Trading was volatile Friday as an encouraging jobs report fell to the back burner and the market remained jittery after Thursday's nauseating freefall.
The Dow was down more than 50 points in afternoon trading, after swinging between positive and negative territory in the morning. The CBOE volatility index, widely considered the best gauge of fear in the market, topped 40 at one point, nearly double of where it ended last week.
At this rate, the Dow is on track for its worst weekly decline since March 2009.
Oil dropped below $75, while gold hovered near $1,200as investors flocked to it as a safe-haven play amid the market madness.
Despite an encouraging sign on the jobs front — nonfarm payrolls jumped by 290,000 in April, the fastest pace in four years — investors unwound their recovery plays, selling off technology, industrial and consumer-discretionary stocks.
Selling in techs accelerated following news that Nokia is suing Apple over patent infringements.
Financials had started the day higher but swung along with the market as investors tried to make sense of what happened and what it means going forward.
The market had been plodding along Thursday, worried about Greece and the spread of the European debt crisis. But as market pros were debating if this was the beginning of a correction, the riots in Greece exploded on live television and the bottom fell out of the market. Stocks went into a freefall, with the Dow down as much as 998.50 at one point, before recovering to end down just 350 points.
It's times like this that separate the men from the boys on Wall Street and market veteran Art Hogan of Jefferies said he sees a buying opportunity.
"Last week, if you look at the 50-day moving average of the S&P — 93% of companies were trading above their 50-day moving average. But coming in this morning, that's only 28%. In the last June/July selloff, that bottomed out at 25%, so we’re getting a very strong buy signalin valuations and the multiples are very, very attractive," Hogan said on CNBC this morning.
Investigators still don't know exactly what happened but there are suspicions about some "unusual trading activity," including the fact that a trader at a major firm — thought to be Citigroup — may have mistyped a trade as billioninstead of million, triggering all kinds of computerized trades that are programmed to sell when a stock hits a certain level.

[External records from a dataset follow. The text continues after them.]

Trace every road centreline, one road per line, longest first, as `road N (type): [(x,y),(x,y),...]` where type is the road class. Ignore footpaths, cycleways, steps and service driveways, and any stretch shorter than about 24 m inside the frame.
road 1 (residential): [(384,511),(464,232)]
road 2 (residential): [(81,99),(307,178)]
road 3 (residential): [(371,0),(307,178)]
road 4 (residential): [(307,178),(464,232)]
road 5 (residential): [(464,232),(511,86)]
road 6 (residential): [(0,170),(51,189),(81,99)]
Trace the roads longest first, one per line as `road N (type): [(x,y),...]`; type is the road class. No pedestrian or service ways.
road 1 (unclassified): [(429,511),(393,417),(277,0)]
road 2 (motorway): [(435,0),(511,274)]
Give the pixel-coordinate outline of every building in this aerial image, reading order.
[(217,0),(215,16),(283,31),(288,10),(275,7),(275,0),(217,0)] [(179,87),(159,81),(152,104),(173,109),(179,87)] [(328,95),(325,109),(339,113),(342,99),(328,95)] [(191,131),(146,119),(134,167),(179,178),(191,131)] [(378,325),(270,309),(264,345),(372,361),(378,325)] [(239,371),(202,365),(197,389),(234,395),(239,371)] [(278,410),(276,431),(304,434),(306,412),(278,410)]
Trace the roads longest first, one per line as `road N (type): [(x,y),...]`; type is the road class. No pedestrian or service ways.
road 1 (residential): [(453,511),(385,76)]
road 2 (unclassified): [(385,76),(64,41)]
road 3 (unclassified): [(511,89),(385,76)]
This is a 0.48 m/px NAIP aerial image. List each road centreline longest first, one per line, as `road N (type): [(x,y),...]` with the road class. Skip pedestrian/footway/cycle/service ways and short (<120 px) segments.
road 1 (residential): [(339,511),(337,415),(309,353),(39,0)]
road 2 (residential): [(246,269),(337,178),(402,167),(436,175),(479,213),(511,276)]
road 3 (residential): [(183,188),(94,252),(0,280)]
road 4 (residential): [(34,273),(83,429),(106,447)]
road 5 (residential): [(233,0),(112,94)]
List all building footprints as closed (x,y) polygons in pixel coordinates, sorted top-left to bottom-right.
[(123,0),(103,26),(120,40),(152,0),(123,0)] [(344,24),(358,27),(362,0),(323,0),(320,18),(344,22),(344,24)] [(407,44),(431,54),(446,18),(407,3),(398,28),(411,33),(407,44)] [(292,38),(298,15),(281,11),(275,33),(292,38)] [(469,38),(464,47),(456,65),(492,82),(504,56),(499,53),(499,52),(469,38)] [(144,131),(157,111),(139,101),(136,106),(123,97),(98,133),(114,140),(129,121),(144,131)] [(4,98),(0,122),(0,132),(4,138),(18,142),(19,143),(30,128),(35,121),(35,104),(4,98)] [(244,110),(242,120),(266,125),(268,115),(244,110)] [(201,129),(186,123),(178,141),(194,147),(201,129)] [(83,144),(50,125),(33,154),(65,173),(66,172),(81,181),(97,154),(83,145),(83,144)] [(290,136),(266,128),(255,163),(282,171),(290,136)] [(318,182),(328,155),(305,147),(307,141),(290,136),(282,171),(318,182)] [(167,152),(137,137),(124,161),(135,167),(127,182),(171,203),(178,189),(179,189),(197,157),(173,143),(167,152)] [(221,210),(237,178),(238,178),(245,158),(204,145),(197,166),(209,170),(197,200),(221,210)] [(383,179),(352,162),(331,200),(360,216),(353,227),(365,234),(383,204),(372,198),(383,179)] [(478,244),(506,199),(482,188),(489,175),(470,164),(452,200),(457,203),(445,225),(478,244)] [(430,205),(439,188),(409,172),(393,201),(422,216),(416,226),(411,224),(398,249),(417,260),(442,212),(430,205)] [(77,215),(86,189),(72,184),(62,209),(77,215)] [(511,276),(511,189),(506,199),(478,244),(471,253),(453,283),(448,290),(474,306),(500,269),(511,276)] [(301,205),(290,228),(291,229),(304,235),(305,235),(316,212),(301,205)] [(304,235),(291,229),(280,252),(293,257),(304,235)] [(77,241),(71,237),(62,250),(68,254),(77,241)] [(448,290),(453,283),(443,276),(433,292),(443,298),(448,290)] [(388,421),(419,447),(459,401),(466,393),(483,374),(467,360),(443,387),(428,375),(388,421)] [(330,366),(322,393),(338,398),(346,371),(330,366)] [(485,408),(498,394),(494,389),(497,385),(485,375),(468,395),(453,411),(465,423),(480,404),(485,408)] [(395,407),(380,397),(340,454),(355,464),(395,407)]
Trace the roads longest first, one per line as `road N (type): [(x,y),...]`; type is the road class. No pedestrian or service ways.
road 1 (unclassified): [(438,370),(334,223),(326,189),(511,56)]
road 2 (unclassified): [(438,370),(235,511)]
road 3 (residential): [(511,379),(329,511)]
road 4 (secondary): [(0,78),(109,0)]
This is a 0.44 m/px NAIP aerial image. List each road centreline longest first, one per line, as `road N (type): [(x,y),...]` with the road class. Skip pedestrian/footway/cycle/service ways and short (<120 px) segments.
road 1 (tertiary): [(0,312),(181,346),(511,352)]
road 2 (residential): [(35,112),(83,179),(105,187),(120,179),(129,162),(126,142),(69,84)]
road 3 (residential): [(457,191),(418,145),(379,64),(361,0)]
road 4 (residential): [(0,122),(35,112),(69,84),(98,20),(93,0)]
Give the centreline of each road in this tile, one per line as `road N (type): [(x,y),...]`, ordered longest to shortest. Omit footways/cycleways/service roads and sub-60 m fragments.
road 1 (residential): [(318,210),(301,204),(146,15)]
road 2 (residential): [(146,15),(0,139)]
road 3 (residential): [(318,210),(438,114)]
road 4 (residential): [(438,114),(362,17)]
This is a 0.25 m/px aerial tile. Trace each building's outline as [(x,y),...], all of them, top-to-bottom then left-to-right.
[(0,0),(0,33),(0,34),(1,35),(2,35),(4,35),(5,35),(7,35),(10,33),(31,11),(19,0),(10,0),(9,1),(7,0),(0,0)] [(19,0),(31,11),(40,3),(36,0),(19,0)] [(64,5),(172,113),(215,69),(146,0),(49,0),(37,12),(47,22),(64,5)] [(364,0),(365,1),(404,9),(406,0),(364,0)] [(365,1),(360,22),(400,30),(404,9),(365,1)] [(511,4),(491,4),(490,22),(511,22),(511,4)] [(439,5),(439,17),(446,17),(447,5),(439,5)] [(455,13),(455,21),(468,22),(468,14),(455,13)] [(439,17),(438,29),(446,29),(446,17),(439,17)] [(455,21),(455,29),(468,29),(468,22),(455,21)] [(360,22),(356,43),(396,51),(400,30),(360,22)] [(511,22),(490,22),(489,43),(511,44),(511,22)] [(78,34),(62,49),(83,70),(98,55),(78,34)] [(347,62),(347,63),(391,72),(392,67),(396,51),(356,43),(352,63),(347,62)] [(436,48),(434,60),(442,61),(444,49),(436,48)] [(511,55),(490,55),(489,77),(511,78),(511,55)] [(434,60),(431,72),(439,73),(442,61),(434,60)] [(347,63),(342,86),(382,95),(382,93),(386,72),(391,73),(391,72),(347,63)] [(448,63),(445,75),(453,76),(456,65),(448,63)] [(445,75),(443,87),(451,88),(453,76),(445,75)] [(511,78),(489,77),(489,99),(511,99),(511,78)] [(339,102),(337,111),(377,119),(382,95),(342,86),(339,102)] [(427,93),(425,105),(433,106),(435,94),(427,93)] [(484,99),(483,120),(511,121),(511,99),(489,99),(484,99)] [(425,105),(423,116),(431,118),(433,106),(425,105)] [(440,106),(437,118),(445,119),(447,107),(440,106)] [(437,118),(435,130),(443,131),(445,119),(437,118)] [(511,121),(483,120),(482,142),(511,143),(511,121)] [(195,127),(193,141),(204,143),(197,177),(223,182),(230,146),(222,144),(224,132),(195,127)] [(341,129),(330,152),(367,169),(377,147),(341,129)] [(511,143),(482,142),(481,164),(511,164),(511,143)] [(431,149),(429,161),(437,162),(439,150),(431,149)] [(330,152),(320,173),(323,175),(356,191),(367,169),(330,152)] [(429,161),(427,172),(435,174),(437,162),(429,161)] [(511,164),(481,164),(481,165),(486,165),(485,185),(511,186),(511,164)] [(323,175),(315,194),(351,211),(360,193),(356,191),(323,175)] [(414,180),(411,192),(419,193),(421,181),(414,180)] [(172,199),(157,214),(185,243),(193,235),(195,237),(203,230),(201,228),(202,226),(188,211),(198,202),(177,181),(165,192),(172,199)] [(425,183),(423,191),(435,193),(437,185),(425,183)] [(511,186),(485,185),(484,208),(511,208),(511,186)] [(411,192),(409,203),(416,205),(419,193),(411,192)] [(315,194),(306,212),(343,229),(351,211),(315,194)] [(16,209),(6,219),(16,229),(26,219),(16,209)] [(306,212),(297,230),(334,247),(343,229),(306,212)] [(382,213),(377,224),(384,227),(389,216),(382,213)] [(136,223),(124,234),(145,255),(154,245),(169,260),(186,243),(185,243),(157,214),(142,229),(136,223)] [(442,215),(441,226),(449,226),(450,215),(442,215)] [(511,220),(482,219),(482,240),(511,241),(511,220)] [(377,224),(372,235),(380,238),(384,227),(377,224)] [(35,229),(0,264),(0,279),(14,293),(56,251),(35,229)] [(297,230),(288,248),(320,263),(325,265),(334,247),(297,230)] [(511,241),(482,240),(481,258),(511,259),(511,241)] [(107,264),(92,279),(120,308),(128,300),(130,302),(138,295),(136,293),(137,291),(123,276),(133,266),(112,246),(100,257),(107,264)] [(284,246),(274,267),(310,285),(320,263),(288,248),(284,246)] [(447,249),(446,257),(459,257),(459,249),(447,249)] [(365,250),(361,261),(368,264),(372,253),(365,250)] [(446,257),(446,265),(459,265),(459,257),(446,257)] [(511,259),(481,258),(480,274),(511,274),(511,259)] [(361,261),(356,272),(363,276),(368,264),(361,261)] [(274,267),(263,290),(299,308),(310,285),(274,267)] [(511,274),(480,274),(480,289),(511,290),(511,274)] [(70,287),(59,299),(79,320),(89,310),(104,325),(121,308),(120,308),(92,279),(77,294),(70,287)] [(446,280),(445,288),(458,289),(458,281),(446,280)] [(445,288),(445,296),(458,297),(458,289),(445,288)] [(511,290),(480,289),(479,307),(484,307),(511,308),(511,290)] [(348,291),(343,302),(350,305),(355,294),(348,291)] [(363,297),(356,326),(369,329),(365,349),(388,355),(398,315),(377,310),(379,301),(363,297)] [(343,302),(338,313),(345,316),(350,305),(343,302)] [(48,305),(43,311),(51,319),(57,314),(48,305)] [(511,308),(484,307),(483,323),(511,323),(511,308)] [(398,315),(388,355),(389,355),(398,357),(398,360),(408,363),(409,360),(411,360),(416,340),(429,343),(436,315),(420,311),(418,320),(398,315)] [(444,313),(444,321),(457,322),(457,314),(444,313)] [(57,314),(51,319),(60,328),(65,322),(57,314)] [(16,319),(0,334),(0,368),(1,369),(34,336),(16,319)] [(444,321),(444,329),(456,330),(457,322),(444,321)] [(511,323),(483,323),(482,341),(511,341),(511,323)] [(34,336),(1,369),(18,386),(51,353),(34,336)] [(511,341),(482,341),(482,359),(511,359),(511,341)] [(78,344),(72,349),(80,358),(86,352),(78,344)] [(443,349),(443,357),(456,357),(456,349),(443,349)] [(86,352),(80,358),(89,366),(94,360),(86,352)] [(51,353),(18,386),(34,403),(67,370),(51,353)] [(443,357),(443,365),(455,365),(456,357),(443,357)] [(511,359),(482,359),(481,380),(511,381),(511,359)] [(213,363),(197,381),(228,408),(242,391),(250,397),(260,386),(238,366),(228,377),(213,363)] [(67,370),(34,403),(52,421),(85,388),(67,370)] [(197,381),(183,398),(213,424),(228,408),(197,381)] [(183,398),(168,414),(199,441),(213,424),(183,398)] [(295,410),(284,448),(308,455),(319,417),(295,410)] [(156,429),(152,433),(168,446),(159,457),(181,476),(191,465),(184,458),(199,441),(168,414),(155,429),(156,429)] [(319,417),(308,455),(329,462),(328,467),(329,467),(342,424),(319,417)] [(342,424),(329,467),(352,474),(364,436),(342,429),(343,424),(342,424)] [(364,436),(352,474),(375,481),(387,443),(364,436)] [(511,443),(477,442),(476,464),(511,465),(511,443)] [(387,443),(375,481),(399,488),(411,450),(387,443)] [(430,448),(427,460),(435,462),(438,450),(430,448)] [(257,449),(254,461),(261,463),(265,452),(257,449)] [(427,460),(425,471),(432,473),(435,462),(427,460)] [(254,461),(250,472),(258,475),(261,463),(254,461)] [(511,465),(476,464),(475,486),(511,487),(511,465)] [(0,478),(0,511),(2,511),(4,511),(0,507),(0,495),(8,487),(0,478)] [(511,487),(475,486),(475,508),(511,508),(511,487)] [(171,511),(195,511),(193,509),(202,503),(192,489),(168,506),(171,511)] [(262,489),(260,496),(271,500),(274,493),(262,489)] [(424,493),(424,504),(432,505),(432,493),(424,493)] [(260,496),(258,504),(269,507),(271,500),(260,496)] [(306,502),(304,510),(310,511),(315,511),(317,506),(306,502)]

Some say the selloff was exacerbated by high-frequency, algorithmic trading.
Among the stocks that showed highly unusual trading in Thursday's selloff were Procter and Gamble, Accenture, 3M and Altria (Philip Morris) .
There are systems in place to slow — and even halt — trading when selloffs accelerate too fast on the New York Stock Exchange but as those slowdowns began, traders took advantage of the global trading system and went to other exchanges to place their orders.
The NYSE and Nasdaq engaged in a high-stakes blame game on CNBC this morning.
"Our systems function flawlessly," said Nasdaq CEO Bob Greifeld, citing the fact that Nasdaq-listed stocks Microsoft, Intel and Cisco had modest drops, while NYSE stocks like P&G and Accenture fell off the rails.
"We provided continuous market support for that period of time. The stocks over the NYSE did not enjoy that luxury," Greifeld said. The NYSE "basically walked away from the stock.
Well-known investor Jim Rogers piled on: "Somebody should hang this New York Stock Exchange!" Rogers said. "They claim to be the center of the world's capitalism, of the world's financial markets, you would think that in 2010 they could sort out simple things like electronics."
NYSE CEO Duncan Niederauer shot back that the cause of Thursday’s market meltdown was electronic trading, not a “fat finger” — the term some are using to describe a possible trader typo that placed a trade for "billions" instead of "millions."
“Let’s stop the fingerpointing and move the ball forward," Niederauer said. "We’re not walking away from this but let’s be constructive.”
The Nasdaq made public the list of trades cancelled because of the glitch.
And a congressional panel will probe Thursday's stunning selloff at a hearing next Tuesday.
Goldman Sachs shares rose amid a lively annual shareholder meeting: While CEO Lloyd Blankfein vowed to conduct a "comprehensive review of all of our business practices," shareholders gave him a flogging.
"Goldman Sachs has become a nest of nepotism," said famous shareholder-meeting character Evelyn Davies, berating Blankfein for hiring his two sons.
"If Hank [Paulson] had been here this would never have happened!" she charged.
"Lloyd, I demand you step down by Monday or I will have board remove you!" she said.
Alcoa was at the top of the Dow pack after BMO Capital upgraded the stock to "outperform" from "market perform."